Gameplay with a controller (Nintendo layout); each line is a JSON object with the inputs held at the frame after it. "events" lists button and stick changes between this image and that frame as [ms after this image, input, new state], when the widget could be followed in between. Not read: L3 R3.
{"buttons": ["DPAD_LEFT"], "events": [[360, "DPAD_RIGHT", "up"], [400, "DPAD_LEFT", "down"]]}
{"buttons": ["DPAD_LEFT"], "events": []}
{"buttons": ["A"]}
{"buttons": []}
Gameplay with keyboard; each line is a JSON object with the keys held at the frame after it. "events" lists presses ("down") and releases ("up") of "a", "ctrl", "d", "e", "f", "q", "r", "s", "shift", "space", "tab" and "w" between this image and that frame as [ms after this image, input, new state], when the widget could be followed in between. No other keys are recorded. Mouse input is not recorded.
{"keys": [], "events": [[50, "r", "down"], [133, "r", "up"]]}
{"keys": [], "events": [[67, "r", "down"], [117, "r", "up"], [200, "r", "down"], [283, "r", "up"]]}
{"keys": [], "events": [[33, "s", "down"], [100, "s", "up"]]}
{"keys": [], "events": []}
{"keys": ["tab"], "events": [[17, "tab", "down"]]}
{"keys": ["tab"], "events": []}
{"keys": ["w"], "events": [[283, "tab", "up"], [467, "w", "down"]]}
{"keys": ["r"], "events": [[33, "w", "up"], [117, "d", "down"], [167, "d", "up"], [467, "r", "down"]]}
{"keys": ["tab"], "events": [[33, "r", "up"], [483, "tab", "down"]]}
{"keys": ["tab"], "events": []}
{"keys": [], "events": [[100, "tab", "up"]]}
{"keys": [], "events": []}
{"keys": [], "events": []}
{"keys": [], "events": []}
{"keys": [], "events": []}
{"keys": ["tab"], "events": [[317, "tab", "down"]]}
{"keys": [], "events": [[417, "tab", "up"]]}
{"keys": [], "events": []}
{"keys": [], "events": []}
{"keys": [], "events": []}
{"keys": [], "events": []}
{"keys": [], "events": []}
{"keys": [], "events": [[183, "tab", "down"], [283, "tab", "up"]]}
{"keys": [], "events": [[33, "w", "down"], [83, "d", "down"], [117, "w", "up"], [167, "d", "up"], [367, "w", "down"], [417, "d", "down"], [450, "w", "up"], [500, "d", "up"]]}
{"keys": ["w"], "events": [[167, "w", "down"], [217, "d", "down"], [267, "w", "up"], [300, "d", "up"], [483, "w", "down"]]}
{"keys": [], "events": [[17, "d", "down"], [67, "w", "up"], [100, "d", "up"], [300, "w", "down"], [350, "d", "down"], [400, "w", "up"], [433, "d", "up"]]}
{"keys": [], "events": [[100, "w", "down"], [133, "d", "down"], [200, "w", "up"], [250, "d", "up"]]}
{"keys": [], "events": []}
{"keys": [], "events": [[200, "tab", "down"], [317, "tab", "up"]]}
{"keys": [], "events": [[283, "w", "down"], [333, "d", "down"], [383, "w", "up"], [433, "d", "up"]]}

- - - - - - -

**What is expected**:
Your reply must be a faithful copy of each entry above.

**Solution**:
Gameplay with a controller (Nintendo layout); each line is a JSON object with the inputs held at the frame after it. "events" lists button and stick changes between this image and that frame as [ms after this image, input, new state], when the widget could be followed in between. Not read: L3 R3.
{"buttons": ["DPAD_LEFT"], "events": [[360, "DPAD_RIGHT", "up"], [400, "DPAD_LEFT", "down"]]}
{"buttons": ["DPAD_LEFT"], "events": []}
{"buttons": ["A"]}
{"buttons": []}
Gameplay with keyboard; each line is a JSON object with the keys held at the frame after it. "events" lists presses ("down") and releases ("up") of "a", "ctrl", "d", "e", "f", "q", "r", "s", "shift", "space", "tab" and "w" between this image and that frame as [ms after this image, input, new state], when the widget could be followed in between. No other keys are recorded. Mouse input is not recorded.
{"keys": [], "events": [[50, "r", "down"], [133, "r", "up"]]}
{"keys": [], "events": [[67, "r", "down"], [117, "r", "up"], [200, "r", "down"], [283, "r", "up"]]}
{"keys": [], "events": [[33, "s", "down"], [100, "s", "up"]]}
{"keys": [], "events": []}
{"keys": ["tab"], "events": [[17, "tab", "down"]]}
{"keys": ["tab"], "events": []}
{"keys": ["w"], "events": [[283, "tab", "up"], [467, "w", "down"]]}
{"keys": ["r"], "events": [[33, "w", "up"], [117, "d", "down"], [167, "d", "up"], [467, "r", "down"]]}
{"keys": ["tab"], "events": [[33, "r", "up"], [483, "tab", "down"]]}
{"keys": ["tab"], "events": []}
{"keys": [], "events": [[100, "tab", "up"]]}
{"keys": [], "events": []}
{"keys": [], "events": []}
{"keys": [], "events": []}
{"keys": [], "events": []}
{"keys": ["tab"], "events": [[317, "tab", "down"]]}
{"keys": [], "events": [[417, "tab", "up"]]}
{"keys": [], "events": []}
{"keys": [], "events": []}
{"keys": [], "events": []}
{"keys": [], "events": []}
{"keys": [], "events": []}
{"keys": [], "events": [[183, "tab", "down"], [283, "tab", "up"]]}
{"keys": [], "events": [[33, "w", "down"], [83, "d", "down"], [117, "w", "up"], [167, "d", "up"], [367, "w", "down"], [417, "d", "down"], [450, "w", "up"], [500, "d", "up"]]}
{"keys": ["w"], "events": [[167, "w", "down"], [217, "d", "down"], [267, "w", "up"], [300, "d", "up"], [483, "w", "down"]]}
{"keys": [], "events": [[17, "d", "down"], [67, "w", "up"], [100, "d", "up"], [300, "w", "down"], [350, "d", "down"], [400, "w", "up"], [433, "d", "up"]]}
{"keys": [], "events": [[100, "w", "down"], [133, "d", "down"], [200, "w", "up"], [250, "d", "up"]]}
{"keys": [], "events": []}
{"keys": [], "events": [[200, "tab", "down"], [317, "tab", "up"]]}
{"keys": [], "events": [[283, "w", "down"], [333, "d", "down"], [383, "w", "up"], [433, "d", "up"]]}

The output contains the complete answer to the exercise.